1997 VT Calais Series 1
Member
- Joined
- Oct 31, 2017
- Messages
- 34
- Reaction score
- 2
- Points
- 8
- Age
- 48
- Location
- Sydney
- Members Ride
- 2009 WM STATESMAN
If the noise you hear changes when you have the aircon on then I suspect what you are hearing might be external to the engine and not necessarily internal. External noise can sound like it is coming from inside the engine so I would check carefully on start up with the bonnet open and someone starting the engine for you testing both with the AC on and then off. For example a bad serpentine belt squeal on a cold start will sound terrible and will not necessarily be continuous(but often is) and can last only a few seconds or it may go longer until the belt warms. If there is a noisy bearing in one of the external pulleys that only makes a racket on cold start up (for now), that could be something to eliminate as the cause of an external noise although when these pulley bearings start to become noisy the noise is normally continuous.
From what you have posted it does not look like the Holden mechanics made any effort to detect and isolate the noise for you but just changed parts to get some workshop revenue from you. In particular I cannot fathom why, if the engine noise is internal, changing an "oil pressure switch" could actually do anything to fix a cold start engine noise(and it did not of course). The OP "switch" is only there to trigger a low oil pressure warning to the dash and probably a signal to the ECU. It does not do anything to affect oil lubrication to engine parts. Oil flow is run from the engine's internal oil pump, oil pressure is generated by resistance to flow and excess oil pressure is dealt with by the oil pressure relief valve.
By the way, check your owner's manual again on the optimum oil spec for your engine.
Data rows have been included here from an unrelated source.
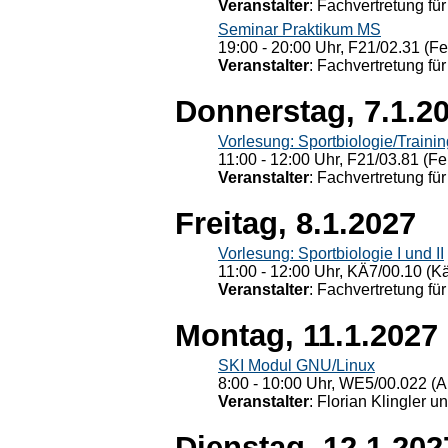
Veranstalter
: Fachvertretung für
Seminar Praktikum MS
19:00 - 20:00 Uhr, F21/02.31 (F
Veranstalter
: Fachvertretung für
Donnerstag, 7.1.2
Vorlesung: Sportbiologie/Trainin
11:00 - 12:00 Uhr, F21/03.81 (Fe
Veranstalter
: Fachvertretung für
Freitag, 8.1.2027
Vorlesung: Sportbiologie I und II
11:00 - 12:00 Uhr, KÄ7/00.10 (K
Veranstalter
: Fachvertretung für
Montag, 11.1.2027
SKI Modul GNU/Linux
8:00 - 10:00 Uhr, WE5/00.022 (A
Veranstalter
: Florian Klingler u
Dienstag, 12.1.202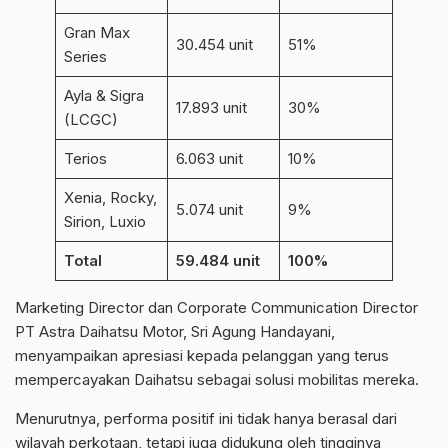
Gran Max
30.454 unit
51%
Series
Ayla & Sigra
17.893 unit
30%
(LCGC)
Terios
6.063 unit
10%
Xenia, Rocky,
5.074 unit
9%
Sirion, Luxio
Total
59.484 unit
100%
Marketing Director dan Corporate Communication Director
PT Astra Daihatsu Motor, Sri Agung Handayani,
menyampaikan apresiasi kepada pelanggan yang terus
mempercayakan Daihatsu sebagai solusi mobilitas mereka.
Menurutnya, performa positif ini tidak hanya berasal dari
wilayah perkotaan, tetapi juga didukung oleh tingginya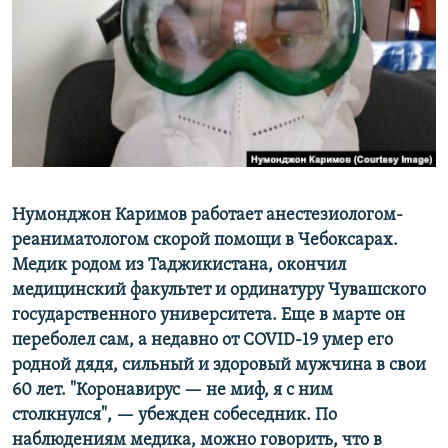
РАСПИСАНИЕ ВЕЩАНИЯ
ПОДПИШИТЕСЬ НА РАССЫЛКУ
СОЦИАЛЬНЫЕ СЕТИ
Нумонджон Каримов работает анестезиологом-
реаниматологом скорой помощи в Чебоксарах.
Все сайты РСЕ/РС
Медик родом из Таджикистана, окончил
медицинский факультет и ординатуру Чувашского
государственного университета. Еще в марте он
переболел сам, а недавно от COVID-19 умер его
родной дядя, сильный и здоровый мужчина в свои
60 лет. "Коронавирус — не миф, я с ним
столкнулся", — убежден собеседник. По
наблюдениям медика, можно говорить, что в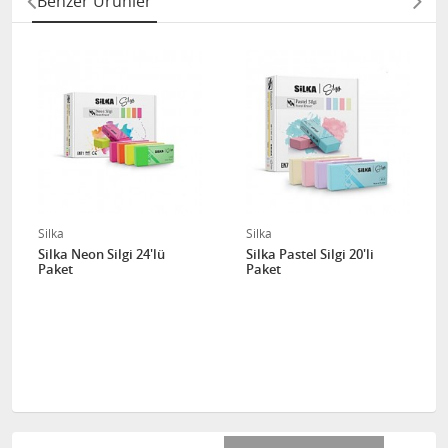
Benzer Ürünler
Silka
Silka
Silka Neon Silgi 24'lü
Silka Pastel Silgi 20'li
Paket
Paket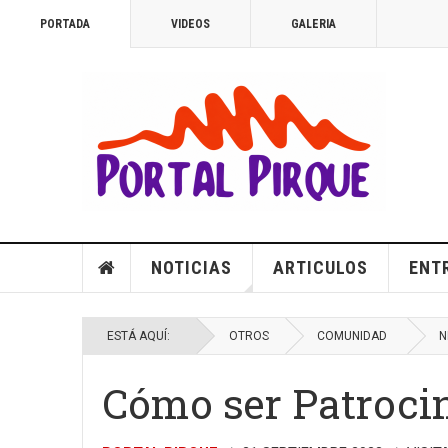
PORTADA
VIDEOS
GALERIA
NOTICIAS
ARTICULOS
ENT
ESTÁ AQUÍ:
OTROS
COMUNIDAD
N
Cómo ser Patrocin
You mentioned 5w-40 is what you are using. As in the later V6 engines, I understood the preferred oil was a 5w-30 for your 2009 engine. If that is the case I would not be using a 40 weight oil.
I agree with Sean880,
1) If the timing chain was the faulty part then you would have most certainly received a fault code.
If the timing chain was stretched and there is worn timing chain tensioners. At cold start you hear the timing chain slapping against the timing chain tensioners until oil pressure builds up but? Once you have this occurring it would definitely generate a fault code as the timing would not be in sync with the cams and the sensor would pick this up.
2) As for the AC, ( as mentioned by Sean880) I would be inspecting it at cold start up to see if the noise is coming from the AC Compressor (possibly a faulty compressor bearing, but I have never heard or known of one make noise at cold start only) Also check any other component that may cause the cold start issue like, belt tensioner, water pump bearing, alternator etc...etc... but at cold start I think your going to find that it is an Oil related issue.
3) Sean880 is correct, an Oil pressure switch will do nothing, it only monitors and sends data has no mechanical job of the internal engine.
4) Sean880 is correct again, the choice of Oil Brand and it viscosity is vitally important for these engines, 5W-30 is the recommended grade of oil but? In saying that my engine has done 380,000+ km's and is still performing well and I will at a later date move to 5W-40 after checking/testing the compression of the cylinders, but I am definitely using full synthetic engine oil and my choice of brand is Nulon Full Synthetic 5W-30 Long Life Performance Engine Oil.